START Information given

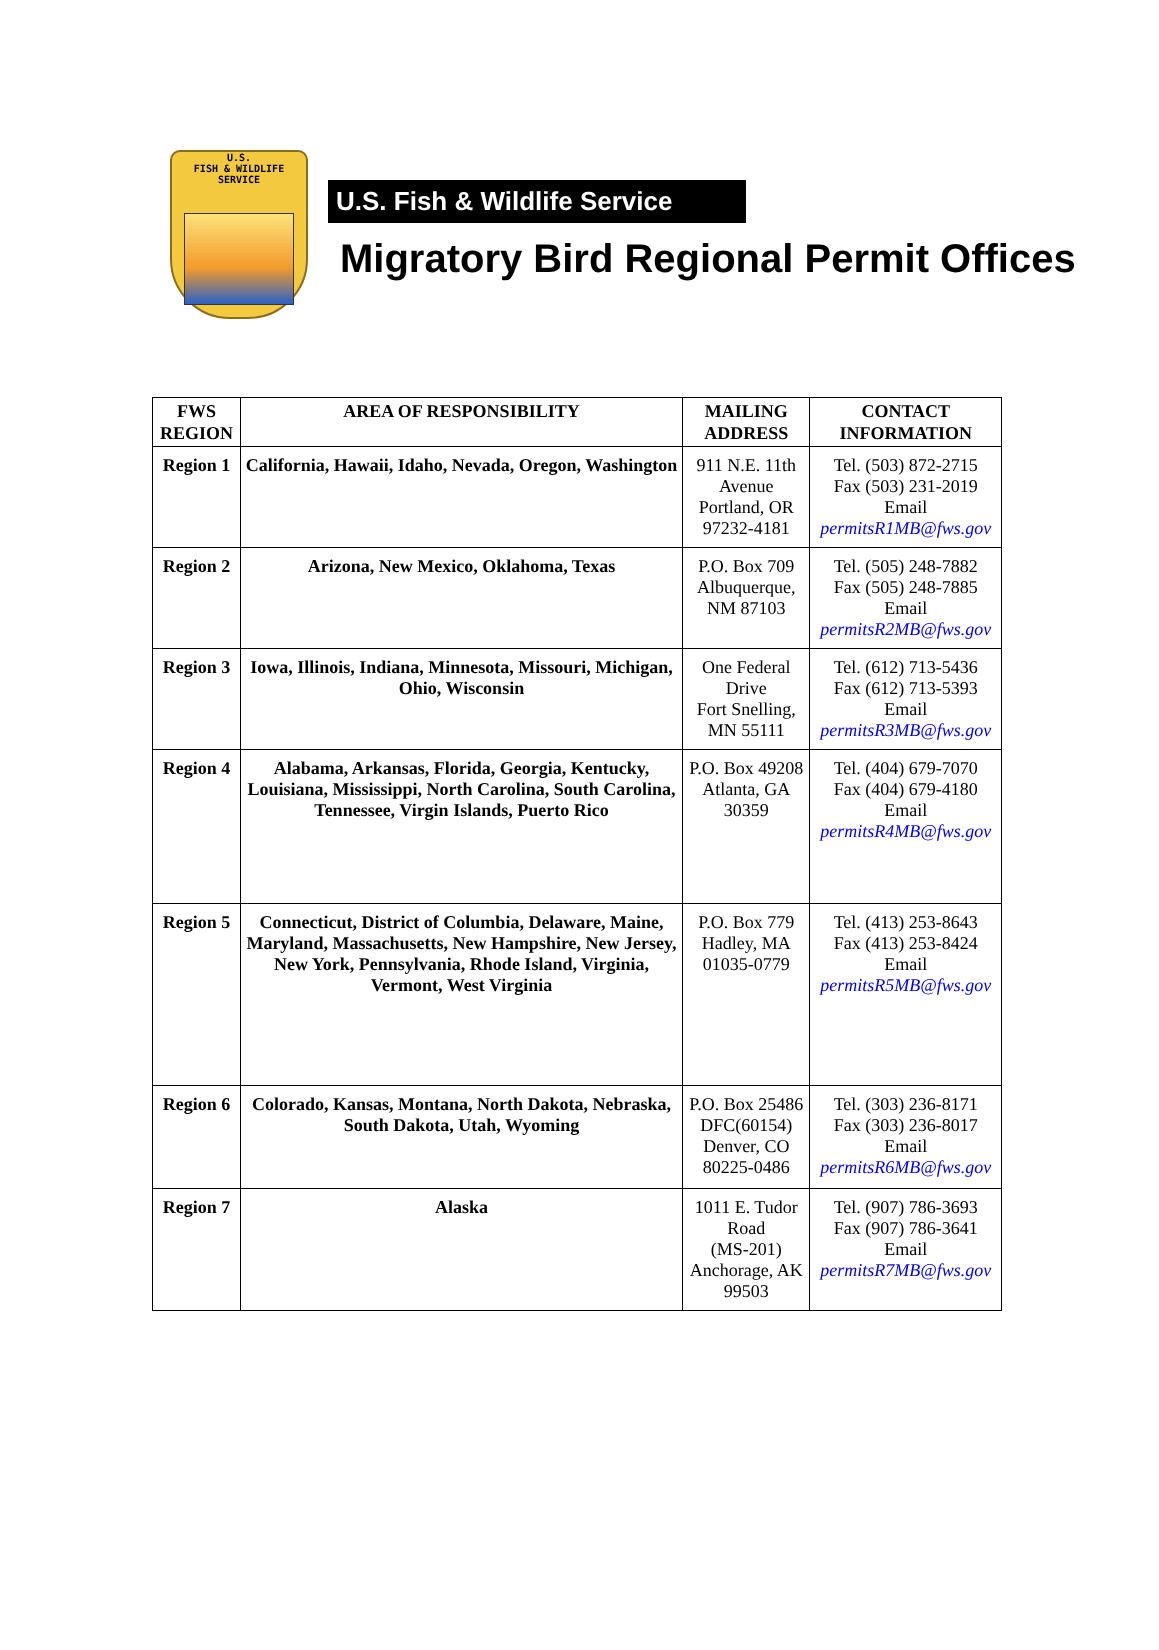U.S.
FISH & WILDLIFE
SERVICE
U.S. Fish & Wildlife Service
Migratory Bird Regional Permit Offices
| FWS REGION | AREA OF RESPONSIBILITY | MAILING ADDRESS | CONTACT INFORMATION |
| --- | --- | --- | --- |
| Region 1 | California, Hawaii, Idaho, Nevada, Oregon, Washington | 911 N.E. 11th Avenue Portland, OR 97232-4181 | Tel. (503) 872-2715 Fax (503) 231-2019 Email permitsR1MB@fws.gov |
| Region 2 | Arizona, New Mexico, Oklahoma, Texas | P.O. Box 709 Albuquerque, NM 87103 | Tel. (505) 248-7882 Fax (505) 248-7885 Email permitsR2MB@fws.gov |
| Region 3 | Iowa, Illinois, Indiana, Minnesota, Missouri, Michigan, Ohio, Wisconsin | One Federal Drive Fort Snelling, MN 55111 | Tel. (612) 713-5436 Fax (612) 713-5393 Email permitsR3MB@fws.gov |
| Region 4 | Alabama, Arkansas, Florida, Georgia, Kentucky, Louisiana, Mississippi, North Carolina, South Carolina, Tennessee, Virgin Islands, Puerto Rico | P.O. Box 49208 Atlanta, GA 30359 | Tel. (404) 679-7070 Fax (404) 679-4180 Email permitsR4MB@fws.gov |
| Region 5 | Connecticut, District of Columbia, Delaware, Maine, Maryland, Massachusetts, New Hampshire, New Jersey, New York, Pennsylvania, Rhode Island, Virginia, Vermont, West Virginia | P.O. Box 779 Hadley, MA 01035-0779 | Tel. (413) 253-8643 Fax (413) 253-8424 Email permitsR5MB@fws.gov |
| Region 6 | Colorado, Kansas, Montana, North Dakota, Nebraska, South Dakota, Utah, Wyoming | P.O. Box 25486 DFC(60154) Denver, CO 80225-0486 | Tel. (303) 236-8171 Fax (303) 236-8017 Email permitsR6MB@fws.gov |
| Region 7 | Alaska | 1011 E. Tudor Road (MS-201) Anchorage, AK 99503 | Tel. (907) 786-3693 Fax (907) 786-3641 Email permitsR7MB@fws.gov |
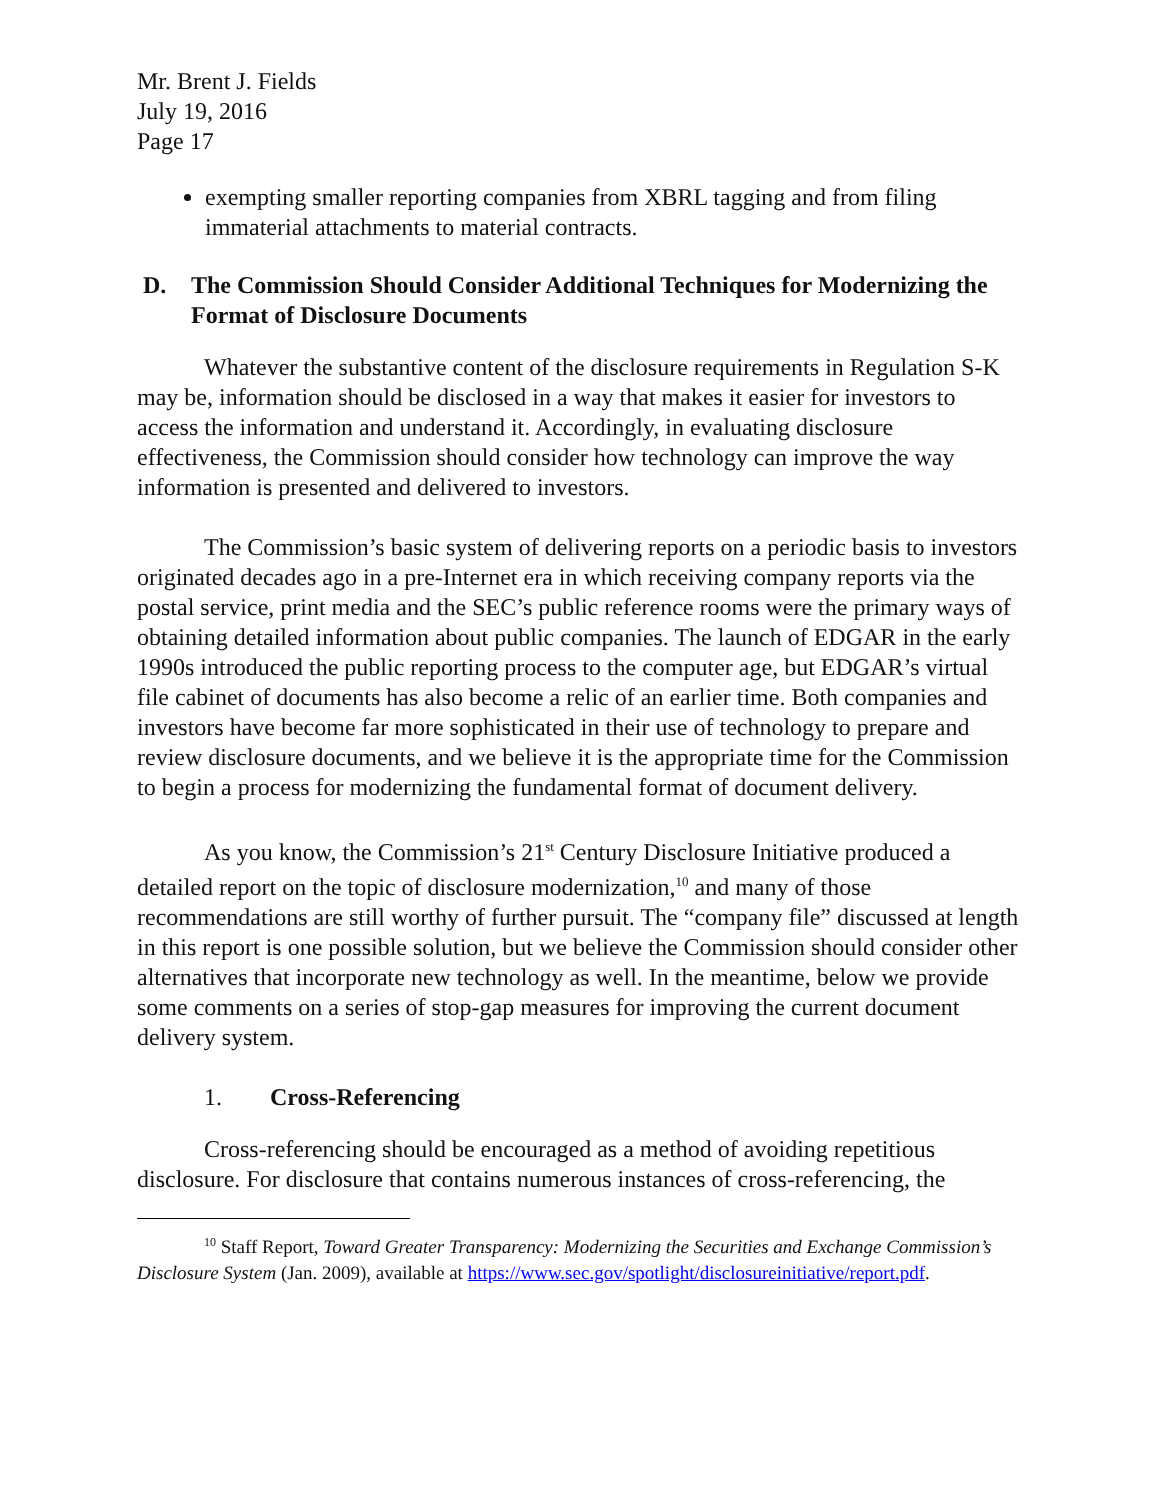Mr. Brent J. Fields
July 19, 2016
Page 17
exempting smaller reporting companies from XBRL tagging and from filing immaterial attachments to material contracts.
D. The Commission Should Consider Additional Techniques for Modernizing the Format of Disclosure Documents
Whatever the substantive content of the disclosure requirements in Regulation S-K may be, information should be disclosed in a way that makes it easier for investors to access the information and understand it. Accordingly, in evaluating disclosure effectiveness, the Commission should consider how technology can improve the way information is presented and delivered to investors.
The Commission’s basic system of delivering reports on a periodic basis to investors originated decades ago in a pre-Internet era in which receiving company reports via the postal service, print media and the SEC’s public reference rooms were the primary ways of obtaining detailed information about public companies. The launch of EDGAR in the early 1990s introduced the public reporting process to the computer age, but EDGAR’s virtual file cabinet of documents has also become a relic of an earlier time. Both companies and investors have become far more sophisticated in their use of technology to prepare and review disclosure documents, and we believe it is the appropriate time for the Commission to begin a process for modernizing the fundamental format of document delivery.
As you know, the Commission’s 21<sup>st</sup> Century Disclosure Initiative produced a detailed report on the topic of disclosure modernization,<sup>10</sup> and many of those recommendations are still worthy of further pursuit. The “company file” discussed at length in this report is one possible solution, but we believe the Commission should consider other alternatives that incorporate new technology as well. In the meantime, below we provide some comments on a series of stop-gap measures for improving the current document delivery system.
1. Cross-Referencing
Cross-referencing should be encouraged as a method of avoiding repetitious disclosure. For disclosure that contains numerous instances of cross-referencing, the
<sup>10</sup> Staff Report, Toward Greater Transparency: Modernizing the Securities and Exchange Commission’s Disclosure System (Jan. 2009), available at https://www.sec.gov/spotlight/disclosureinitiative/report.pdf.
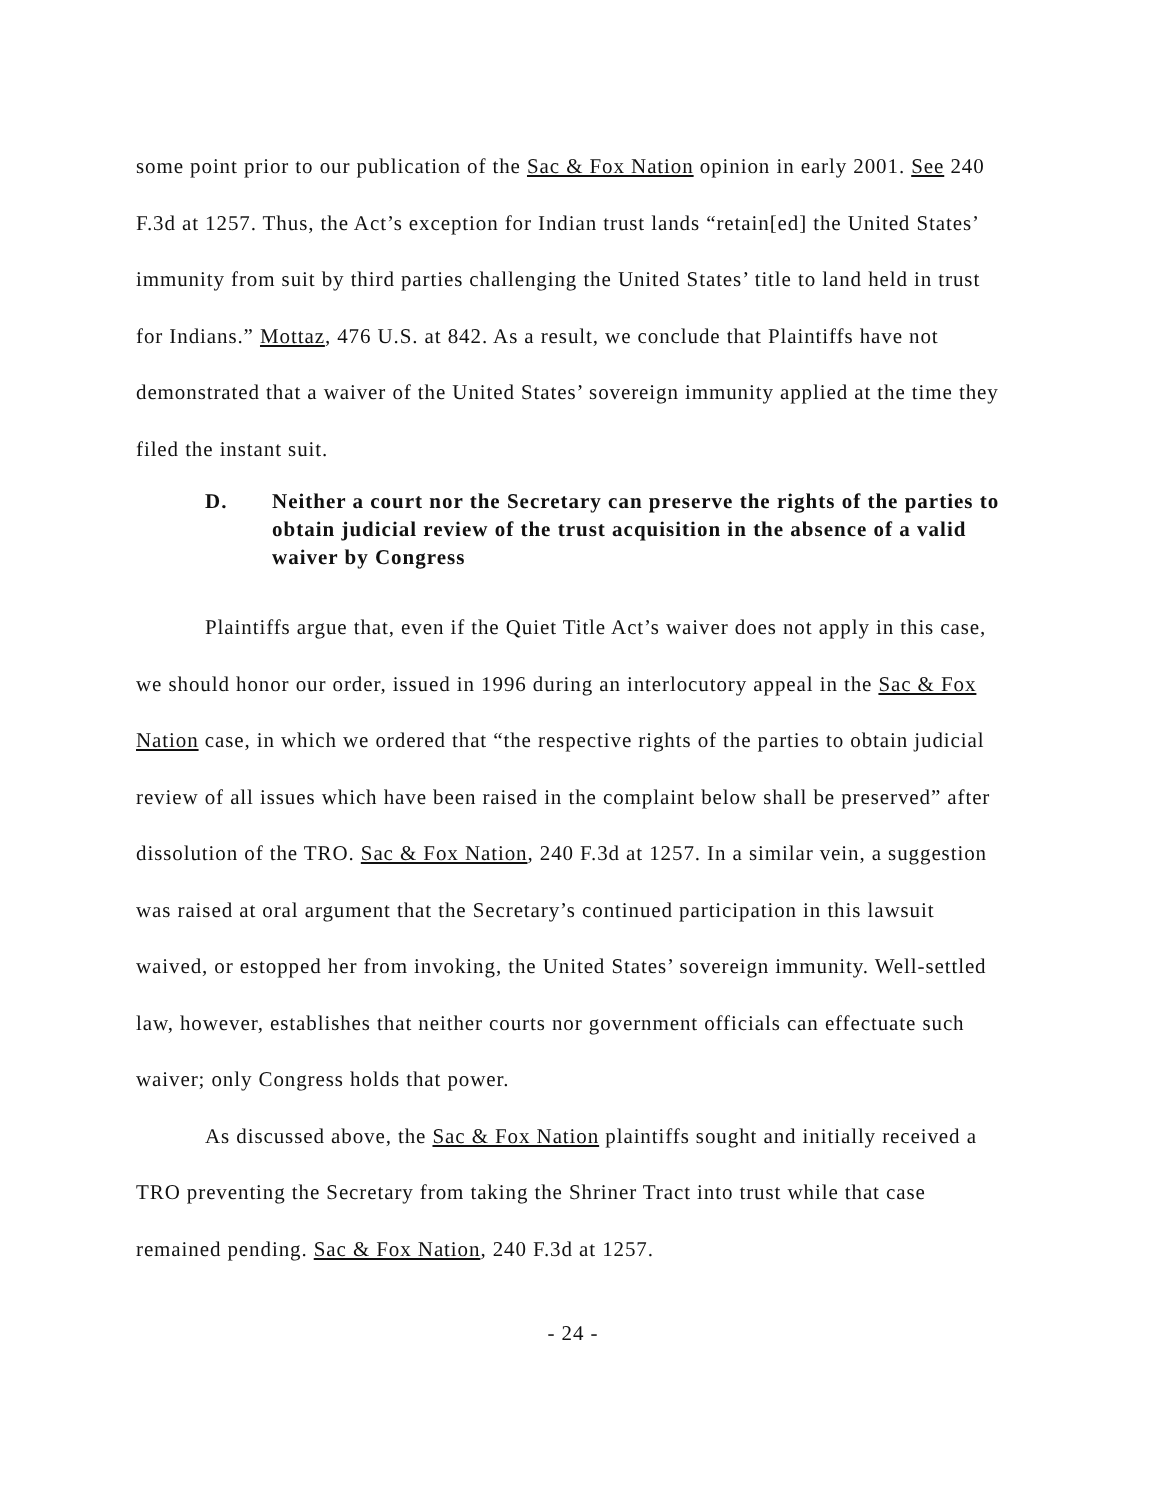some point prior to our publication of the Sac & Fox Nation opinion in early 2001. See 240 F.3d at 1257. Thus, the Act’s exception for Indian trust lands “retain[ed] the United States’ immunity from suit by third parties challenging the United States’ title to land held in trust for Indians.” Mottaz, 476 U.S. at 842. As a result, we conclude that Plaintiffs have not demonstrated that a waiver of the United States’ sovereign immunity applied at the time they filed the instant suit.
D. Neither a court nor the Secretary can preserve the rights of the parties to obtain judicial review of the trust acquisition in the absence of a valid waiver by Congress
Plaintiffs argue that, even if the Quiet Title Act’s waiver does not apply in this case, we should honor our order, issued in 1996 during an interlocutory appeal in the Sac & Fox Nation case, in which we ordered that “the respective rights of the parties to obtain judicial review of all issues which have been raised in the complaint below shall be preserved” after dissolution of the TRO. Sac & Fox Nation, 240 F.3d at 1257. In a similar vein, a suggestion was raised at oral argument that the Secretary’s continued participation in this lawsuit waived, or estopped her from invoking, the United States’ sovereign immunity. Well-settled law, however, establishes that neither courts nor government officials can effectuate such waiver; only Congress holds that power.
As discussed above, the Sac & Fox Nation plaintiffs sought and initially received a TRO preventing the Secretary from taking the Shriner Tract into trust while that case remained pending. Sac & Fox Nation, 240 F.3d at 1257.
- 24 -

END Information given

* **Task brief**
Pictures are to be left out, and the lines from the beginning of the records through the line with "Email permitsR4MB@fws.gov |" are to be printed exactly, with nothing added.

* **Output for this task**
U.S.
FISH & WILDLIFE
SERVICE
U.S. Fish & Wildlife Service
Migratory Bird Regional Permit Offices
| FWS REGION | AREA OF RESPONSIBILITY | MAILING ADDRESS | CONTACT INFORMATION |
| --- | --- | --- | --- |
| Region 1 | California, Hawaii, Idaho, Nevada, Oregon, Washington | 911 N.E. 11th Avenue Portland, OR 97232-4181 | Tel. (503) 872-2715 Fax (503) 231-2019 Email permitsR1MB@fws.gov |
| Region 2 | Arizona, New Mexico, Oklahoma, Texas | P.O. Box 709 Albuquerque, NM 87103 | Tel. (505) 248-7882 Fax (505) 248-7885 Email permitsR2MB@fws.gov |
| Region 3 | Iowa, Illinois, Indiana, Minnesota, Missouri, Michigan, Ohio, Wisconsin | One Federal Drive Fort Snelling, MN 55111 | Tel. (612) 713-5436 Fax (612) 713-5393 Email permitsR3MB@fws.gov |
| Region 4 | Alabama, Arkansas, Florida, Georgia, Kentucky, Louisiana, Mississippi, North Carolina, South Carolina, Tennessee, Virgin Islands, Puerto Rico | P.O. Box 49208 Atlanta, GA 30359 | Tel. (404) 679-7070 Fax (404) 679-4180 Email permitsR4MB@fws.gov |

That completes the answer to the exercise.